The survival of patients with hematological malignancies has improved significantly over the last decades. This success is primarily the result of intensified chemotherapy treatments. However, this also results in numerous detrimental short- and long-term health effects due to their action in both leukemic and non-leukemic cells. Furthermore, for those leukemia patients that relapse, the prognosis remains extremely poor. Relapse has in part been explained by the presence of Leukemia Stem Cells (LSCs), a low-frequency subpopulation of leukemia cells possessing stem cell properties like self-renewal, multipotency and drug resistance.
Currently, intensification of current chemotherapies has reached their limit of toxicity, and so urgent clinical need remains to develop new therapies that specifically target the malignant cell population, in particular those cells that are responsible for relapse, while sparing their healthy peers.
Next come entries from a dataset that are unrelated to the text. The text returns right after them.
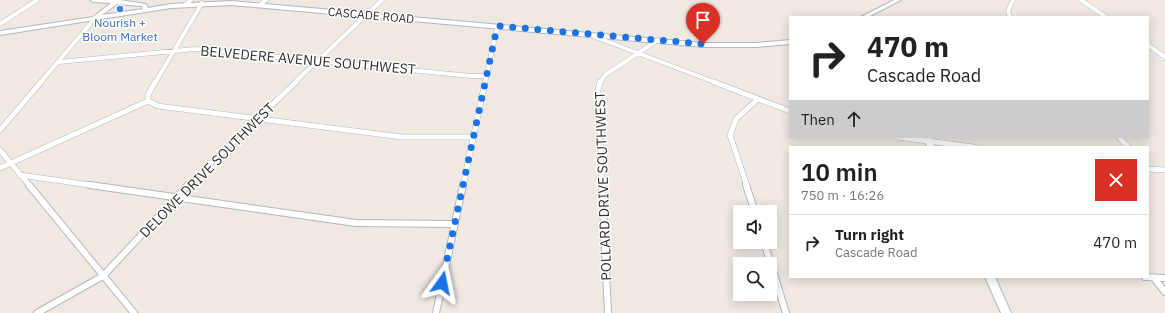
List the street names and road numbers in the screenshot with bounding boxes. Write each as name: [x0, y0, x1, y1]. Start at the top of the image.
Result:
street label: CASCADE ROAD: [327, 4, 415, 26]
street label: BELVEDERE AVENUE SOUTHWEST: [200, 42, 416, 78]
street label: POLLARD DRIVE SOUTHWEST: [591, 91, 615, 281]
street label: DELOWE DRIVE SOUTHWEST: [136, 99, 278, 241]

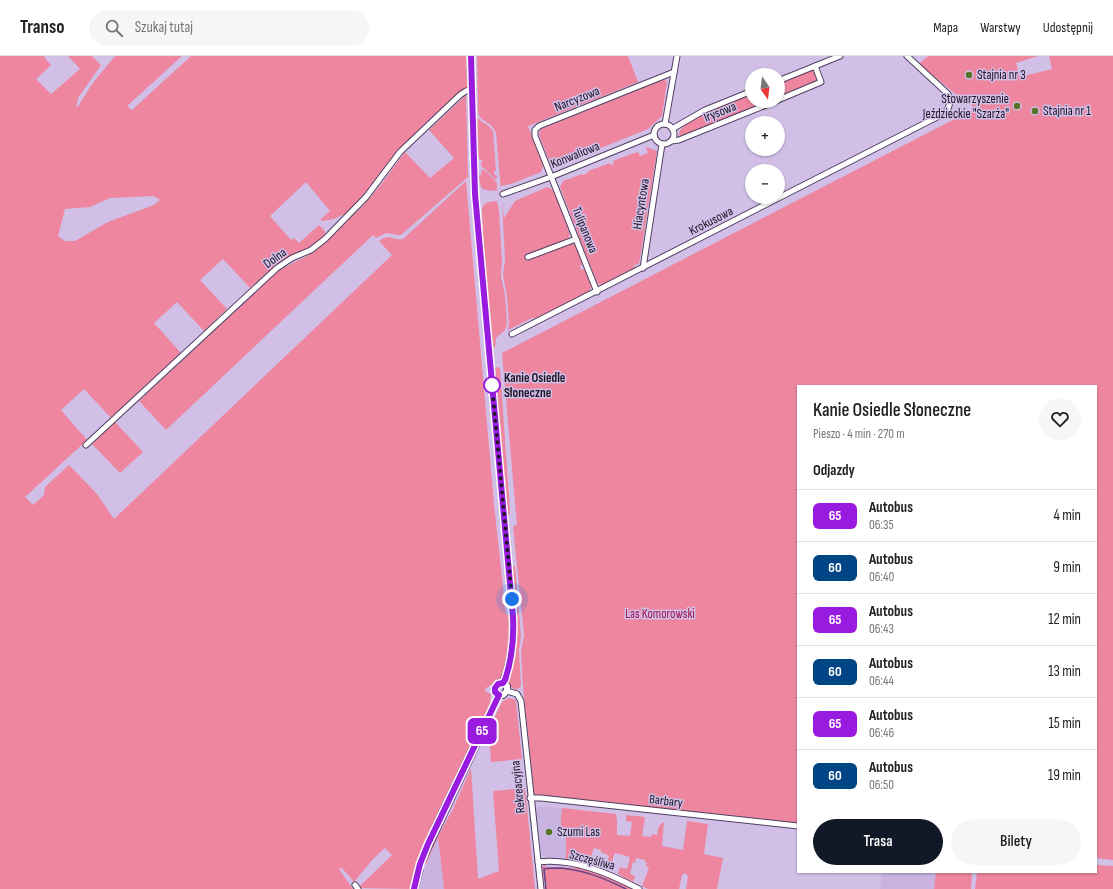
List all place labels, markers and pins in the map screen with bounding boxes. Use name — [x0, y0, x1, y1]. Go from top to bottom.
place label: Stajnia nr 3 — [977, 67, 1026, 83]
marker: Stajnia nr 3 — [964, 70, 974, 80]
place label: Stowarzyszenie Jeździeckie "Szarża" — [922, 91, 1009, 122]
marker: Stowarzyszenie Jeździeckie "Szarża" — [1012, 101, 1022, 111]
place label: Stajnia nr 1 — [1043, 103, 1091, 119]
marker: Stajnia nr 1 — [1030, 106, 1040, 116]
place label: Kanie Osiedle Słoneczne — [504, 370, 566, 401]
marker: Kanie Osiedle Słoneczne — [483, 376, 501, 394]
place label: Szumi Las — [557, 824, 600, 840]
marker: Szumi Las — [544, 827, 554, 837]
When Hematopoietic Stem Cells (HSCs) undergo differentiation and rapid expansion to produce progenitor and finally mature cells, genetic lesions can occur that either directly lead to leukemia or provide a permissive landscape for the accumulation of additional mutations that results in leukemia. Identifying the cellular origins of both myeloid and lymphoid leukemia in pediatric and adult populations, as well as characterizing the LSC population, has been the subject of extensive research. General phenotypic characteristics of LSC have been identified in AML, including their drug resistance capacity as well as their restriction to a specific LSC niche. Indeed, LSC microenvironment is likely to protect them from genotoxic drugs, representing a potential cause of failure and relapse. However, LSC population in ALL remains poorly defined and debate remains on whether it exists. Therefore, an improved understanding on the cellular origins of leukemia and the molecular mechanisms that transform normal HSCs into LSCs remain active areas of research. Besides, LSCs genetics and a clear definition of their phenotype need to be addressed, as well as microenvironment interactions and their role in drug resistance. The development of therapeutics that specifically target LSCs are limited but urgently required if we are to avoid disease relapse and eventually cure all hematological malignancies.
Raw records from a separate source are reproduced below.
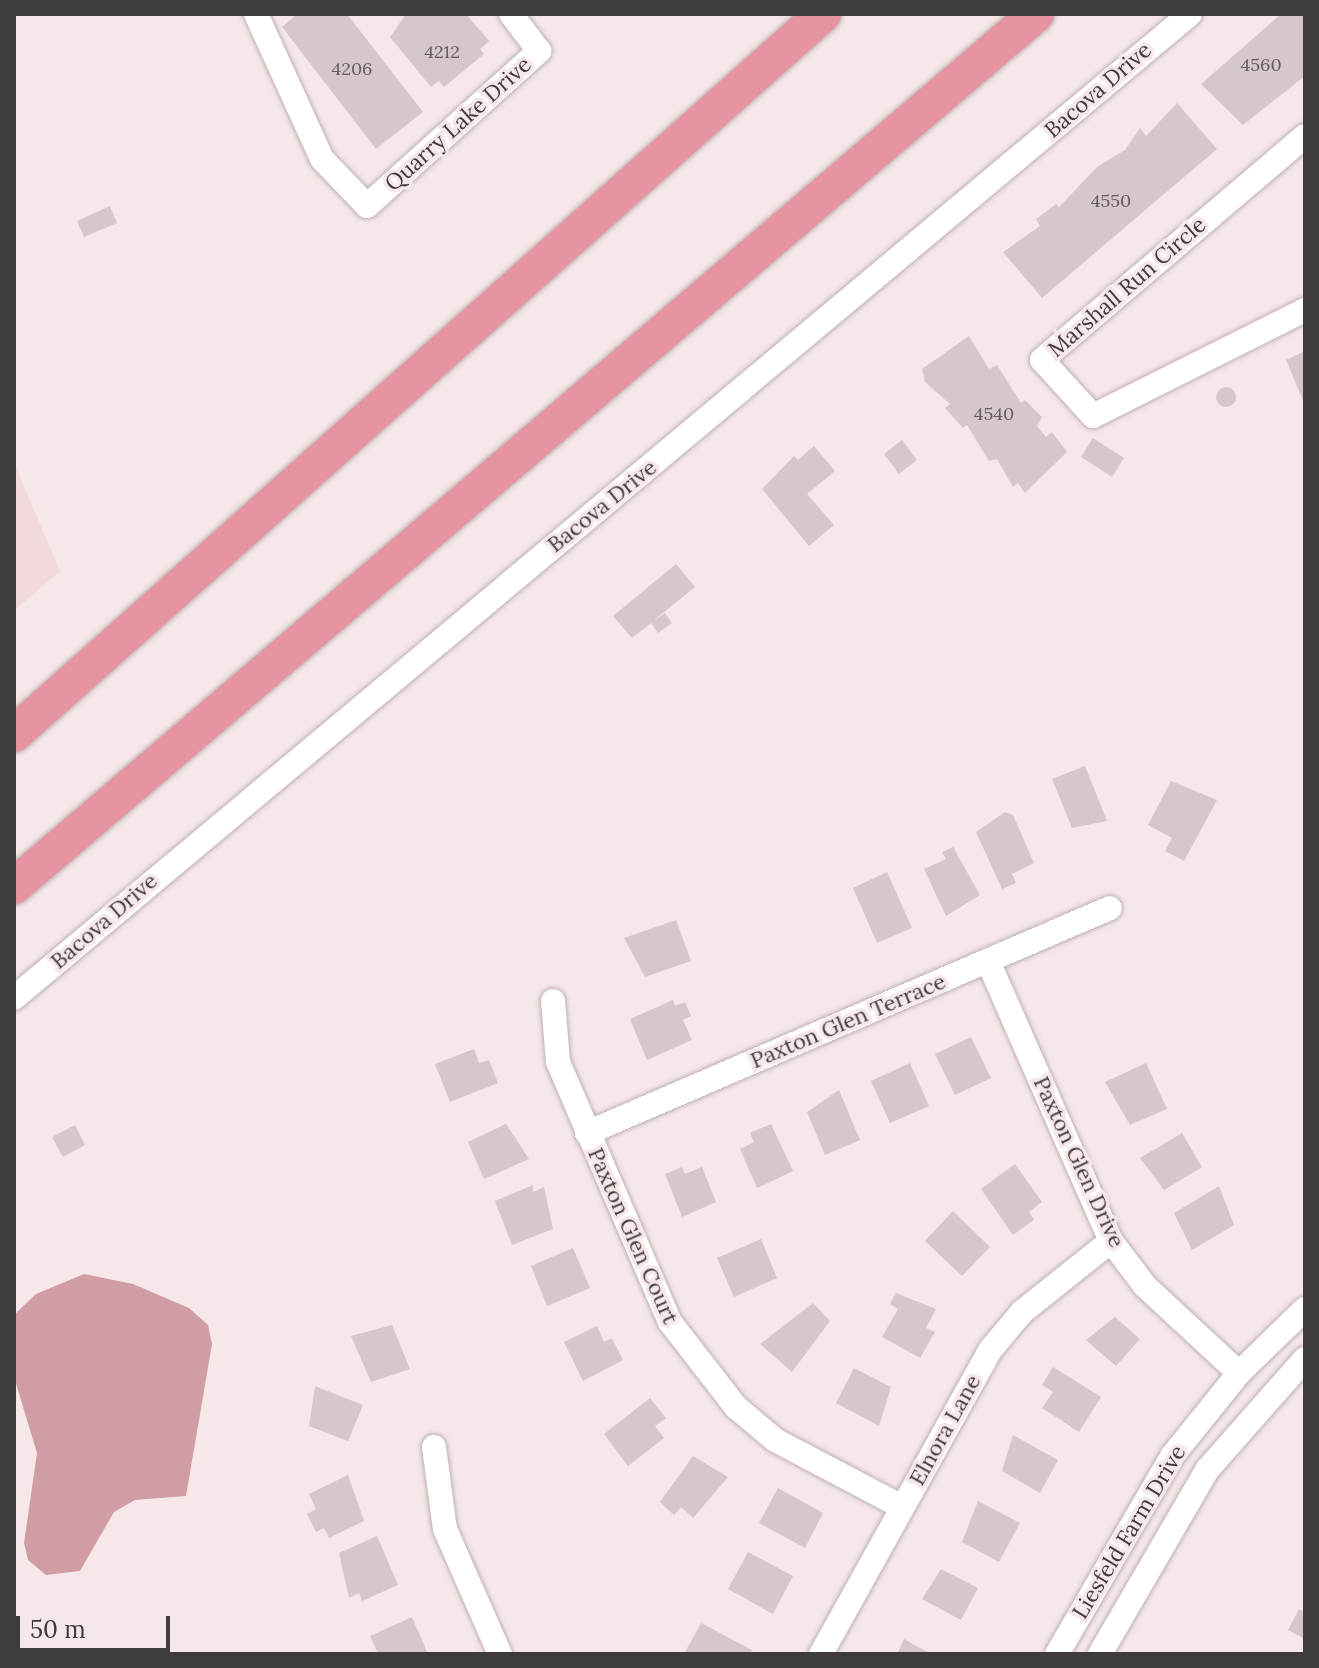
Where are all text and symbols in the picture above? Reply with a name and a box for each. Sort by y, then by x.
street label: Bacova Drive [1039,37,1157,143]
house number: 4212 [424,41,460,63]
street label: Quarry Lake Drive [379,51,537,197]
house number: 4560 [1240,54,1282,76]
house number: 4206 [331,58,373,80]
house number: 4550 [1091,190,1131,212]
street label: Marshall Run Circle [1043,211,1211,363]
house number: 4540 [974,403,1014,425]
street label: Bacova Drive [542,454,662,558]
street label: Bacova Drive [45,868,163,974]
street label: Paxton Glen Terrace [747,968,949,1074]
street label: Paxton Glen Drive [1028,1072,1130,1252]
street label: Paxton Glen Court [582,1144,684,1328]
street label: Elnora Lane [904,1370,986,1490]
street label: Liesfeld Farm Drive [1067,1440,1191,1624]
scale bar [20,1600,174,1650]
text: 50 m [30,1614,86,1645]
This Research Topic focuses on the fundamental biology of both Hematopoietic and Leukemia Stem Cells. This includes HSC self-renewal capacity and maintenance, as well as its interaction with microenvironment. The origin of LSC and the molecular pathways involved in this process are other key aspects to be deciphered, as well as the identification of new markers defining leukemia initiating cells (LICs) population. Special interest is given to submissions that cover mechanisms of LSCs drug resistance and maintenance including but not limited to metabolic, genetic and/or epigenetic reprogramming, as well as potential therapies targeting LICs population including the LSC niche and its interaction with leukemic cells. Different article types will be considered for this Topic, including original Research articles, reviews, Methods articles or Brief Research Reports.